During that same morning, three more drug traffickers were hanged in the same prison alongside both Samlee and Khampun. Two of them, Singaporeans Abdul Rahman Yusof and La Abuhari La Odd Hamid, were convicted and sent to death row for to the joint trafficking of more than 590g of marijuana in August 1995, while the third, Singaporean Low Theng Gee (also spelt Low Theng Ghee), was found guilty of smuggling more than 31g of diamorphine in January 1996; in an unrelated case, Low notoriously masterminded the kidnapping of two police officers during that same year. Low was not tried for this abduction case since he was already on death row for drug trafficking, but his accomplice and convicted robber Abdul Nasir Amer Hamsah was alone found guilty of the kidnapping and given both caning and a life sentence on top of the 18 years he got for the other crime of robbing a Japanese woman (who died during the robbery bid).

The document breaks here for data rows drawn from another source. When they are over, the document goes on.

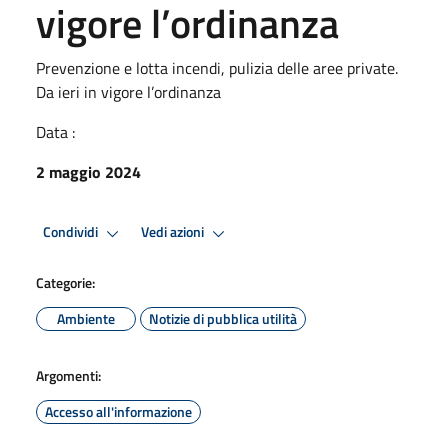
vigore l’ordinanza
Prevenzione e lotta incendi, pulizia delle aree private.
Da ieri in vigore l’ordinanza
Data :
2 maggio 2024
Condividi
Vedi azioni
Categorie:
Ambiente
Notizie di pubblica utilità
Argomenti:
Accesso all'informazione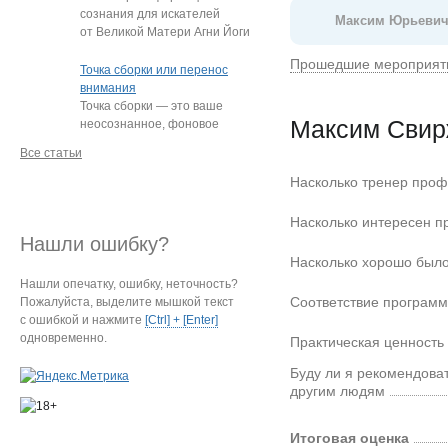
сознания для искателей
Максим Юрьевич
от Великой Матери Агни Йоги
Е.И. Рерих!
…
Прошедшие мероприят
Точка сборки или перенос
внимания
Точка сборки — это ваше
Максим Свир
неосознанное, фоновое
внимание, направленное
Все статьи
на определённый
…
Насколько тренер проф
Насколько интересен п
Нашли ошибку?
Насколько хорошо было
Нашли опечатку, ошибку, неточность?
Соответствие програм
Пожалуйста, выделите мышкой текст
с ошибкой и нажмите
[Ctrl] + [Enter]
одновременно.
Практическая ценность
Буду ли я рекомендова
другим людям
Итоговая оценка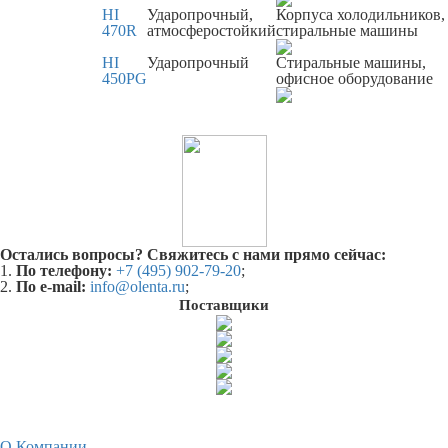
HI
Ударопрочный,
Корпуса холодильников,
470R
атмосферостойкий
стиральные машины
HI
Ударопрочный
Стиральные машины,
450PG
офисное оборудование
Остались вопросы? Свяжитесь с нами прямо сейчас:
1.
По телефону:
+7 (495) 902-79-20
;
2.
По e-mail:
info@olenta.ru
;
Поставщики
О Компании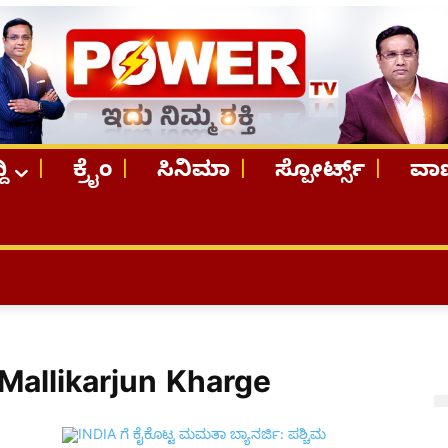
ದಿ
ಕ್ರೈಂ
ಸಿನಿಮಾ
ಸ್ಪೋರ್ಟ್ಸ್
ವಾಣ
Mallikarjun Kharge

Khampun and Samlee were one of the three Thais reported to be executed in Singapore during the year of 1997. Six months before their double executions, 30-year-old Thai citizen Pracha Thanomnin was hanged on 10 January 1997 for robbing and murdering a 47-year-old taxi driver Lee Kok Yin with three other Thais, two of whom remains at large till today and a third was convicted of attempted robbery and jailed for five years. Coupled with the executions of 11 drug traffickers and an infamous gunman Lim Chwee Soon, a total of 15 people were put to death in Singapore during the year of 1997.